## EXERCISE REQUIREMENTS:
When you reach the line that contains "hfov_deg: 23.2", set down that line and every one after it through the end of the records, exactly as written and with no pictures.

(Camera geometry data)
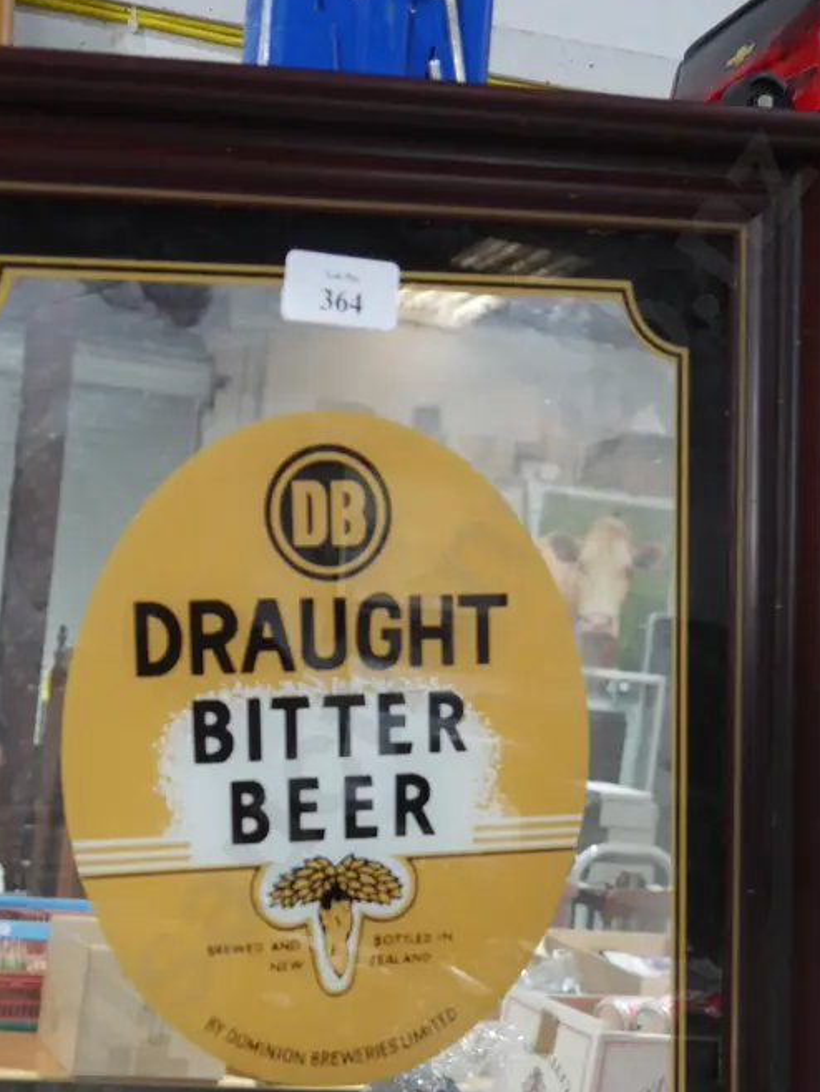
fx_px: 1768
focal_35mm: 56
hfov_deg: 26.0
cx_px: 279
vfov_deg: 33.6
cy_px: 830
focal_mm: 18
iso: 1000
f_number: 4
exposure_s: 1/60
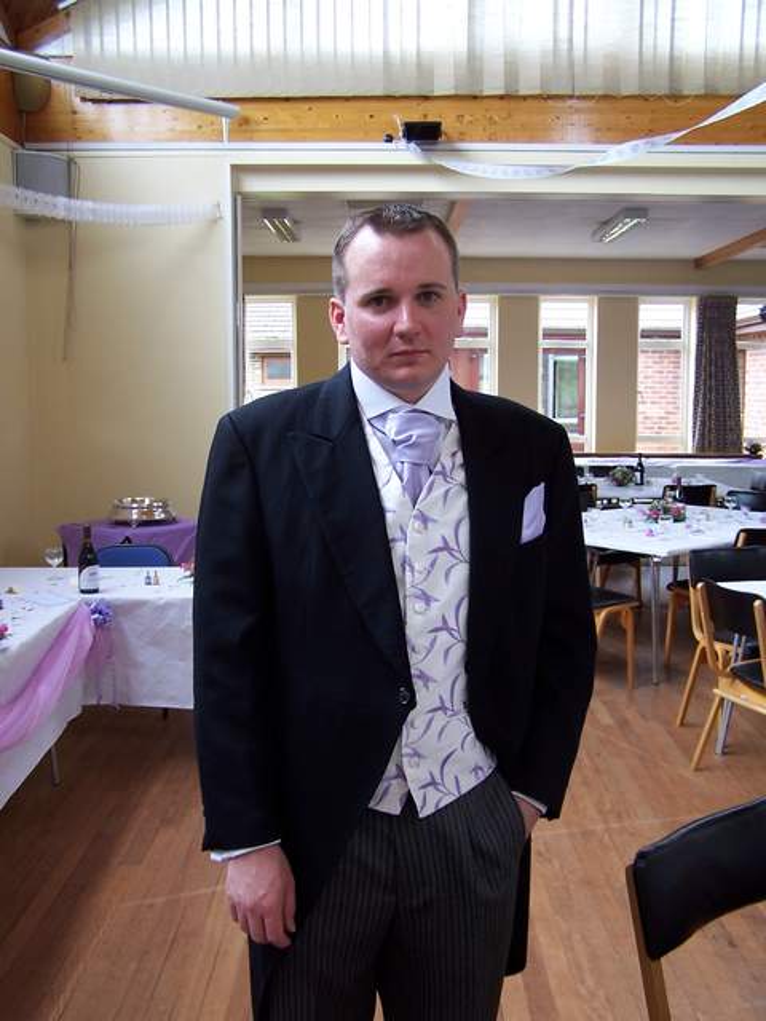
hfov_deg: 37.7
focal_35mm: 38
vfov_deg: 49.0
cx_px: 383
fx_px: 1121
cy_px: 510
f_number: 2.8
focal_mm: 6.3
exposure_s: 1/30
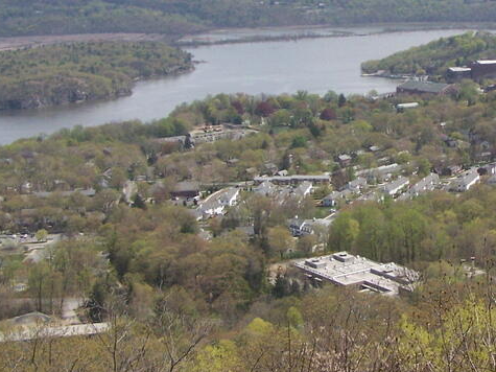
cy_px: 59
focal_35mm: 82
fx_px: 1175
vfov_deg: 17.8
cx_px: 446
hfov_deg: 23.2
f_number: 4
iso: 200
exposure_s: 1/640
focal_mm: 6.3
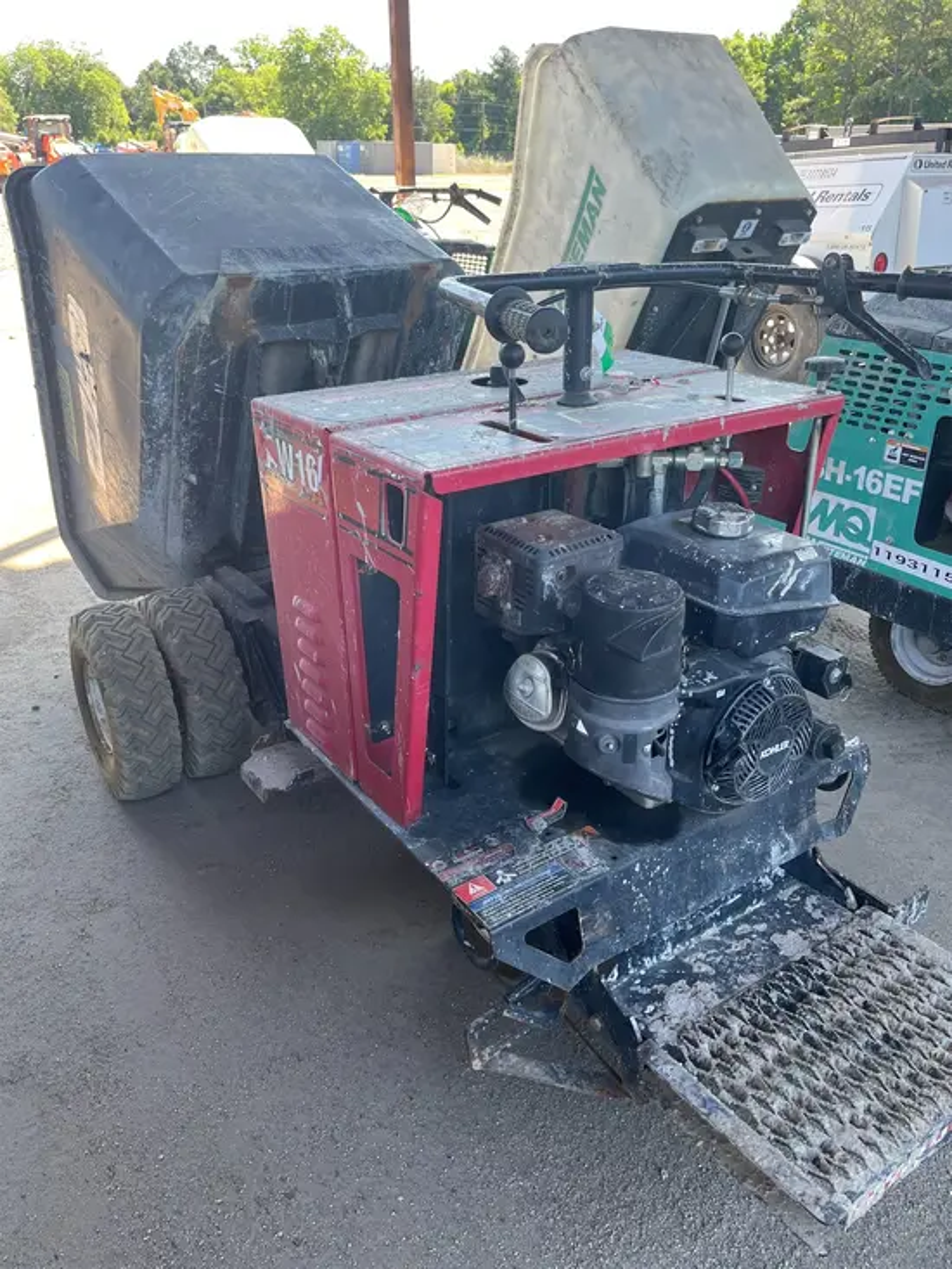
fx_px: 953
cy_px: 634
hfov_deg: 53.1
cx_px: 476
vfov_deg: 67.3
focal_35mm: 26
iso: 40
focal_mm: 5.1
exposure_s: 1/179
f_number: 1.6
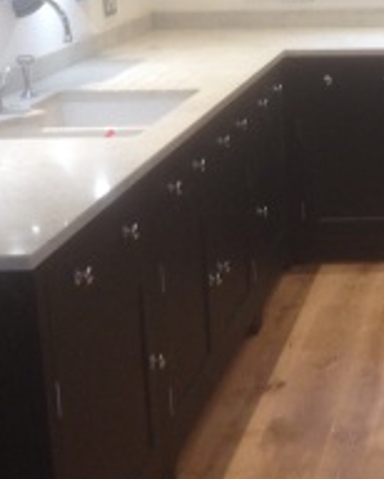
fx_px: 1291
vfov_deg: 20.8
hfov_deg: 15.6
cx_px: 581
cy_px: 112
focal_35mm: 91
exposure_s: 1/20
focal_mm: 4.28
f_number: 2.4
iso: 100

## EXERCISE RESULT:
hfov_deg: 23.2
f_number: 4
iso: 200
exposure_s: 1/640
focal_mm: 6.3
fx_px: 953
cy_px: 634
hfov_deg: 53.1
cx_px: 476
vfov_deg: 67.3
focal_35mm: 26
iso: 40
focal_mm: 5.1
exposure_s: 1/179
f_number: 1.6
fx_px: 1291
vfov_deg: 20.8
hfov_deg: 15.6
cx_px: 581
cy_px: 112
focal_35mm: 91
exposure_s: 1/20
focal_mm: 4.28
f_number: 2.4
iso: 100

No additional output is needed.